I feel really lucky to have been able to meet the rest of the team, I’ve made four really good friends. I don’t think we expected to have such a good time together!

Ray Power, University Challenge winner

It can feel as though there’s something mystic about acquiring a seat on the University Challenge team, a tap on the shoulder in a quiet area of the quad one day maybe, but according to Ray, that that isn’t so.

“Growing up, my Grandma was always a huge fan of University Challenge, and when a friend of mine who’d been a contestant a couple of years before told me that they were recruiting again, I signed myself up!”

After passing a first-stage online quiz, and doing herself proud in a trial match held by Quiz Society, Ray’s name was on the team sheet.

“The great thing about how UoM do it is that the whole thing is led by students. The Uni supports it, but it’s all run by Quiz Society. There’s a real sense of community, we even have contestants from previous years coming back for mentoring and to help us practice.”

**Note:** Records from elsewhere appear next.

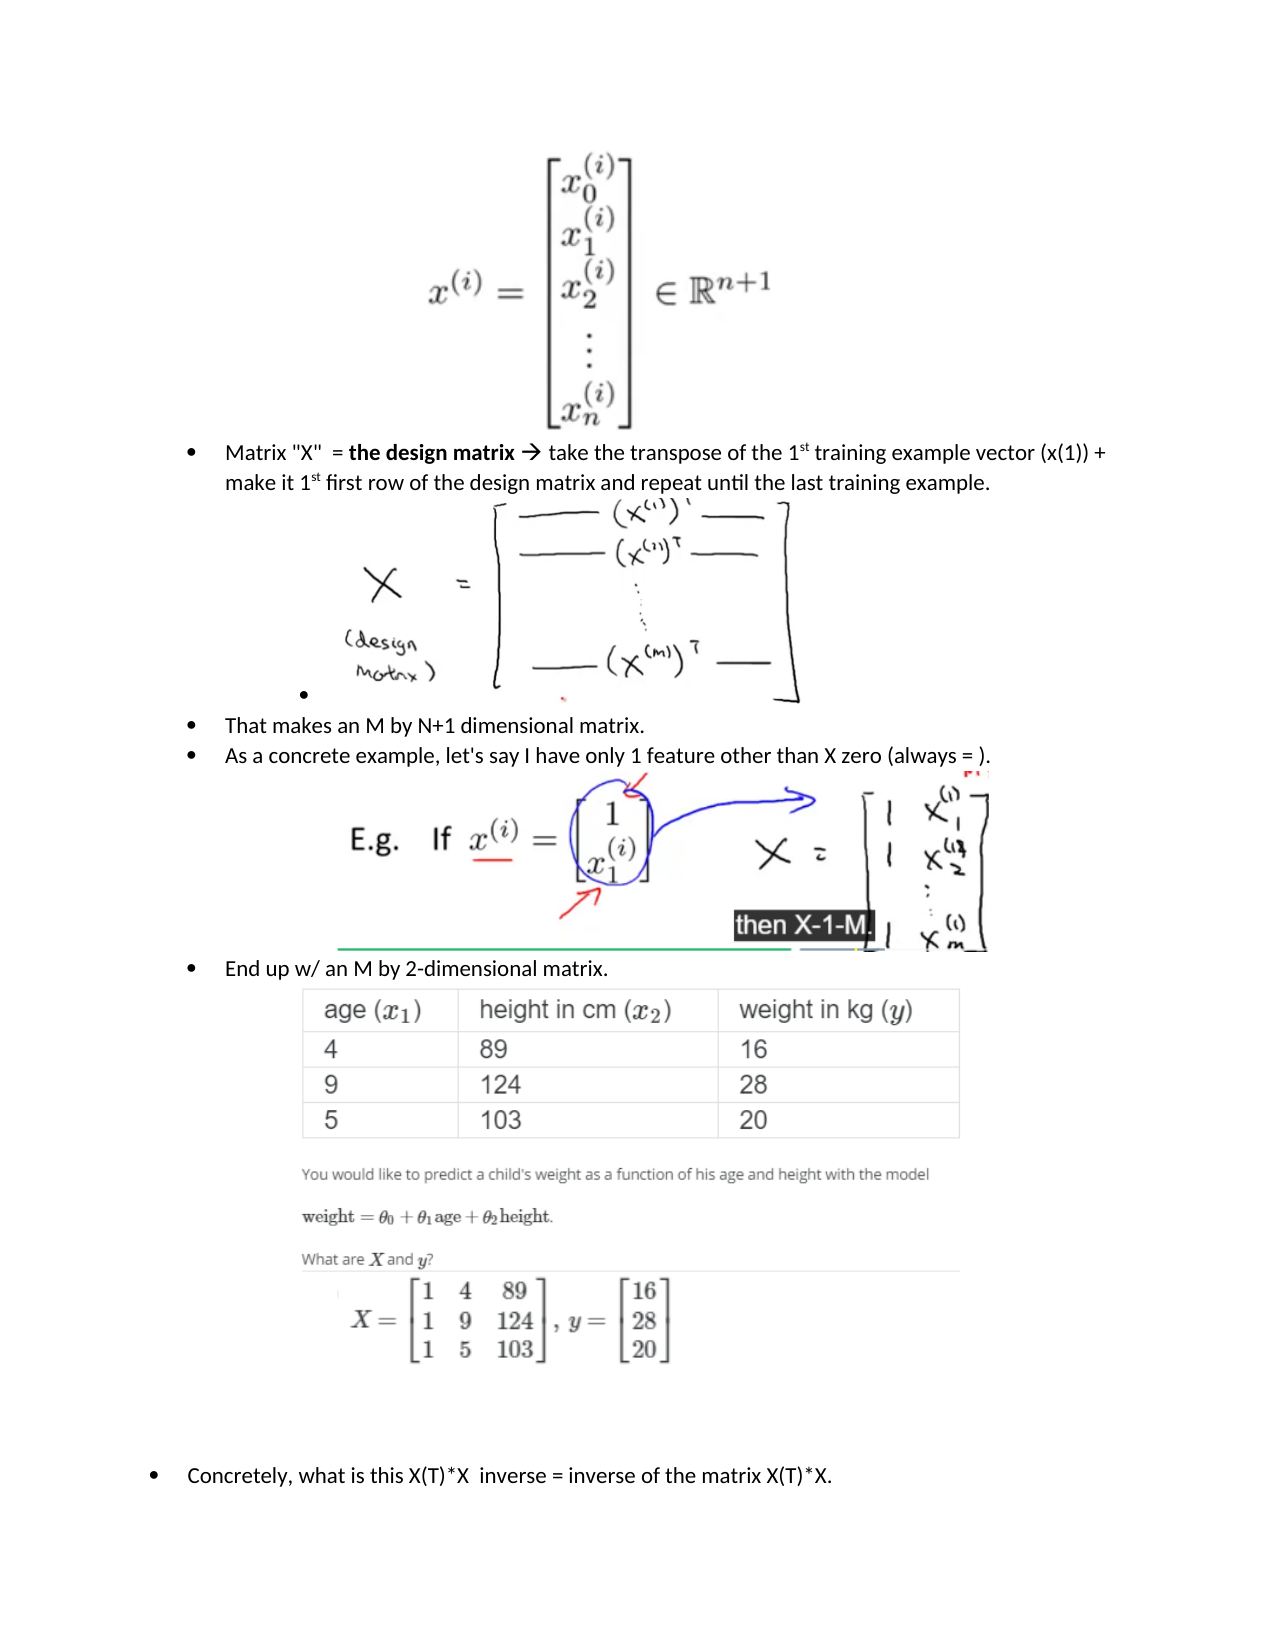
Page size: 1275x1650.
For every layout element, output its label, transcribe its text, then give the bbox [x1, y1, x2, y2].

picture [412, 150, 771, 436]
list Matrix "X" = the design matrix take the transpose of the 1st training example vector (x(1)) + make it 1st first row of the design matrix and repeat until the last training example. [187, 438, 1125, 496]
picture [337, 498, 808, 704]
list Concretely, what is this X(T)*X inverse = inverse of the matrix X(T)*X. [150, 1461, 1125, 1489]
picture [300, 984, 966, 1273]
list End up w/ an M by 2-dimensional matrix. [187, 954, 1125, 982]
list That makes an M by N+1 dimensional matrix. [187, 711, 1125, 739]
list As a concrete example, let's say I have only 1 feature other than X zero (always = ). [187, 741, 1125, 769]
picture [337, 1274, 680, 1369]
picture [337, 771, 989, 952]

Rob, Kirsty, and Ray, all took the same sign-up route to the team, while their Captain, Kai Madgwick, was already a Quiz Soc stalwart, having competed in plenty of inter-university quiz tournaments.

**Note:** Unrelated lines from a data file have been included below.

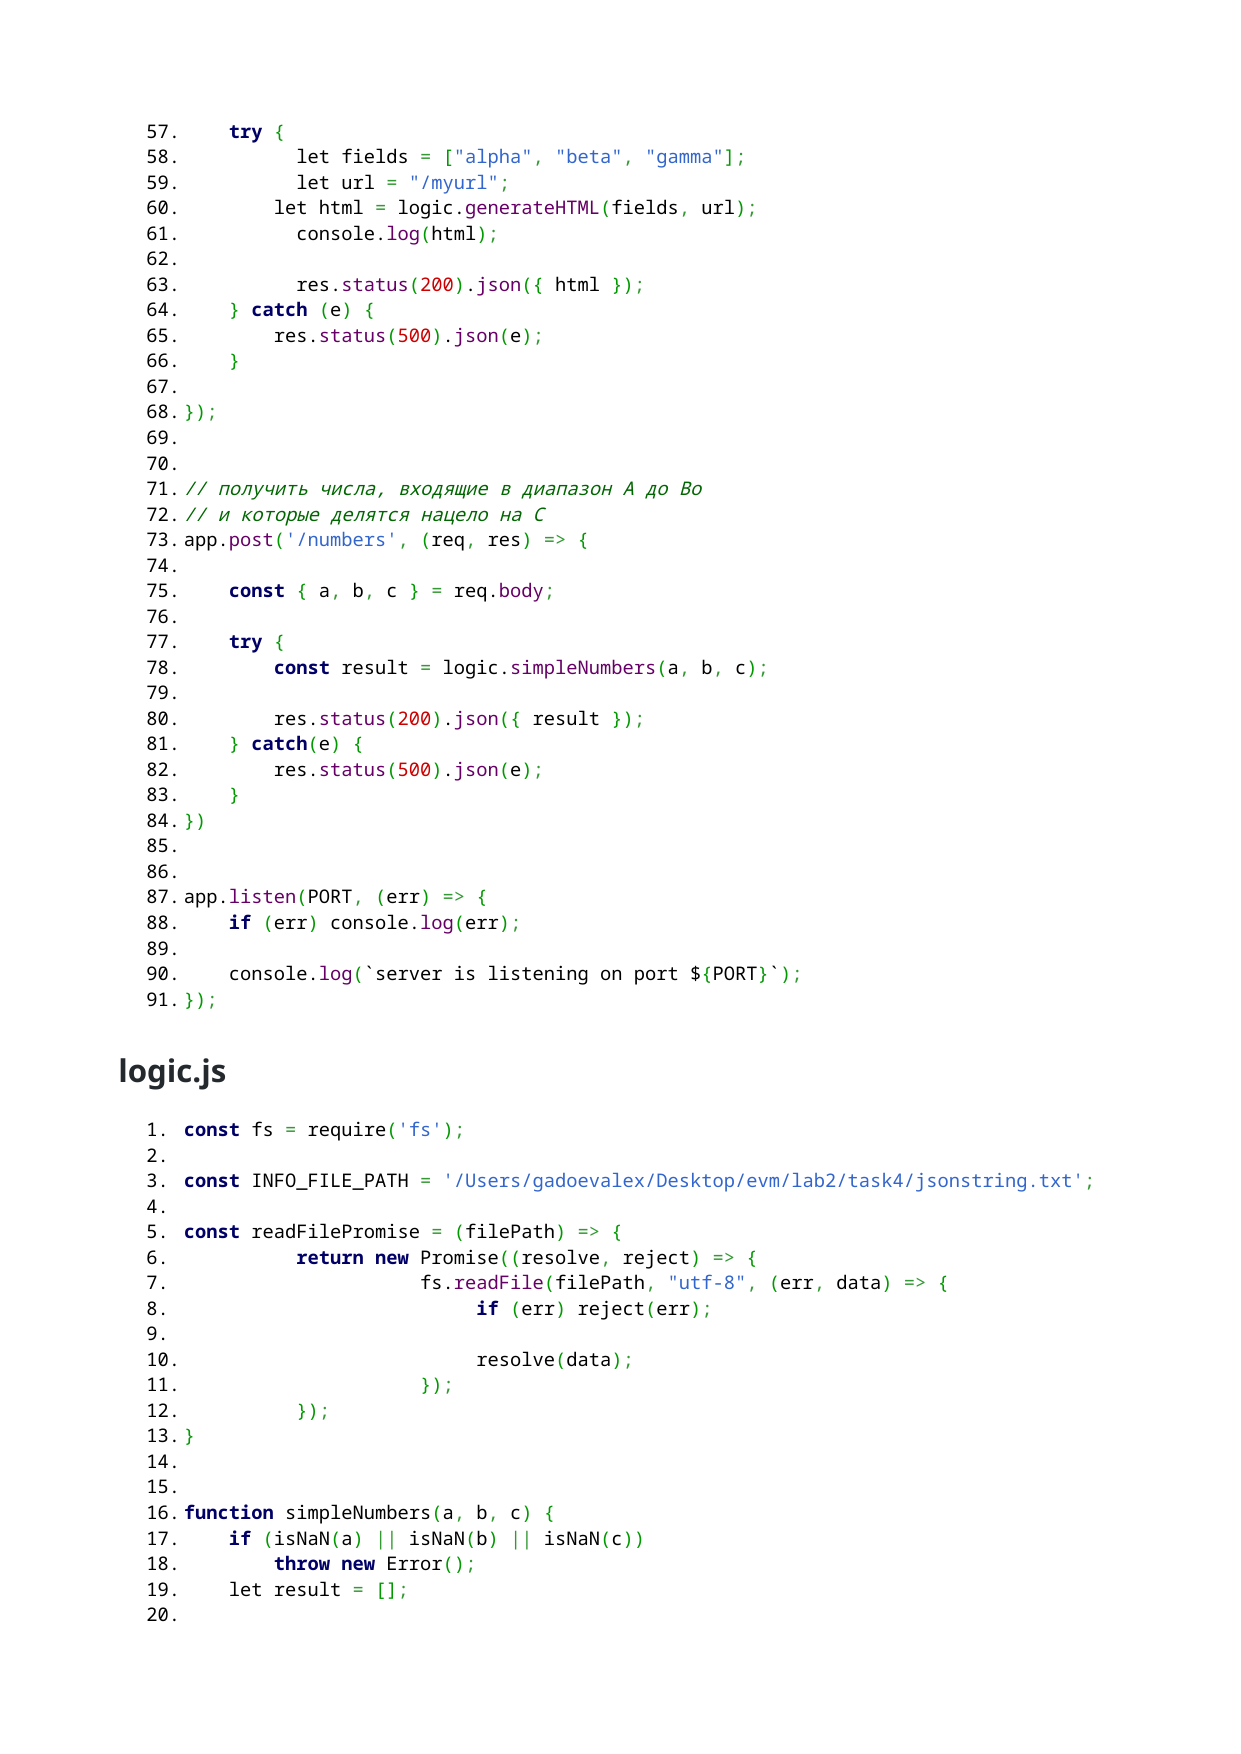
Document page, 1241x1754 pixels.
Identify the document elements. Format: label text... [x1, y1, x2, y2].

list const fs = require('fs'); [146, 1116, 1122, 1142]
list } [146, 1423, 1122, 1448]
list let html = logic.generateHTML(fields, url); [146, 195, 1122, 220]
list if (err) console.log(err); [146, 909, 1122, 935]
list let url = "/myurl"; [146, 169, 1122, 195]
list fs.readFile(filePath, "utf-8", (err, data) => { [146, 1269, 1122, 1295]
list const INFO_FILE_PATH = '/Users/gadoevalex/Desktop/evm/lab2/task4/jsonstring.txt'; [146, 1167, 1122, 1193]
list let fields = ["alpha", "beta", "gamma"]; [146, 144, 1122, 169]
list app.listen(PORT, (err) => { [146, 884, 1122, 909]
list // получить числа, входящие в диапазон A до Bо [146, 475, 1122, 501]
list }); [146, 986, 1122, 1011]
list }); [146, 1372, 1122, 1397]
list if (err) reject(err); [146, 1295, 1122, 1321]
list const { a, b, c } = req.body; [146, 577, 1122, 603]
list res.status(200).json({ result }); [146, 705, 1122, 731]
list const result = logic.simpleNumbers(a, b, c); [146, 654, 1122, 679]
list resolve(data); [146, 1346, 1122, 1372]
list } [146, 782, 1122, 807]
list res.status(500).json(e); [146, 756, 1122, 782]
list throw new Error(); [146, 1550, 1122, 1576]
list try { [146, 118, 1122, 144]
list } catch(e) { [146, 731, 1122, 756]
list function simpleNumbers(a, b, c) { [146, 1499, 1122, 1525]
list }) [146, 807, 1122, 833]
list } [146, 348, 1122, 373]
list // и которые делятся нацело на С [146, 501, 1122, 526]
list } catch (e) { [146, 297, 1122, 322]
list console.log(html); [146, 220, 1122, 246]
list const readFilePromise = (filePath) => { [146, 1218, 1122, 1244]
list app.post('/numbers', (req, res) => { [146, 526, 1122, 552]
list if (isNaN(a) || isNaN(b) || isNaN(c)) [146, 1525, 1122, 1550]
list res.status(500).json(e); [146, 322, 1122, 348]
list let result = []; [146, 1576, 1122, 1601]
list console.log(`server is listening on port ${PORT}`); [146, 960, 1122, 986]
list res.status(200).json({ html }); [146, 271, 1122, 297]
list }); [146, 399, 1122, 424]
list try { [146, 628, 1122, 654]
list return new Promise((resolve, reject) => { [146, 1244, 1122, 1269]
subtitle logic.js [118, 1049, 1122, 1091]
list }); [146, 1397, 1122, 1423]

Once in the team, the training process is tough, spending hours each Tuesday sequestered away in a quiet part of the library, testing each other and playing along with old episodes. It wasn’t all about gruelling revision, though.

“I feel really lucky to have been able to meet the rest of the team, I’ve made four really good friends. I don’t think we expected to have such a good time together!” said Ray. “It’s hard to pick out just one highlight, but filming the trophy presentation in London was amazing, and it was so lovely to be together with the team through the whole process.”

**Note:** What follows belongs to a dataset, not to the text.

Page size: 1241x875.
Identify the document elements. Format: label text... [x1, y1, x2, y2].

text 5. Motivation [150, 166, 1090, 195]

Ray insists that it isn’t all down to their hard work – there’s some chance involved too, and that losing starter questions, or feeling like you don’t have the momentum of the game, can really affect the outcome. The score of the semi-final against Imperial, she says, really didn’t reflect how strong that team were, and that 51 were lucky to have played such a great team game that round, where everybody contributed to the win.

And while there might be an element of chance, it sounds like there’s a little bit of fate in there too, with a semi-final tie against UCL seeing them ace a music round, picking out tunes from Fontaines DC, Black Midi, Squid, and Wet Leg.

“It’s so weird, Kai’s a huge Squid fan - one of the first conversations I remember having with them was about going to a Squid gig… after that music round, Squid actually shouted us out on Instagram!”

Ray says they never expected to win when they began the contest, they just kept playing and ended up in the final.

“We never expected to win, we were just happy to be there. The whole thing was nerve-wracking! It was so intense and felt so much like a super weird school trip!”

Having been beaten by Edinburgh 195 to 80 in the quarterfinals of the competition, the tournament’s last leg was a chance for the 51 team to right some wrongs.

“Yeah, they beat us really badly. It was scary but we were happy with how far we’d already come. We knew how wonderful and clever the team from Edinburgh were, and we just went into it wanting to do our best!”

Do their best they did, and in bringing home the trophy for 51, they are the fifth team to do so, placing UoM at the top of the all-time leaderboard, in the company of ICL.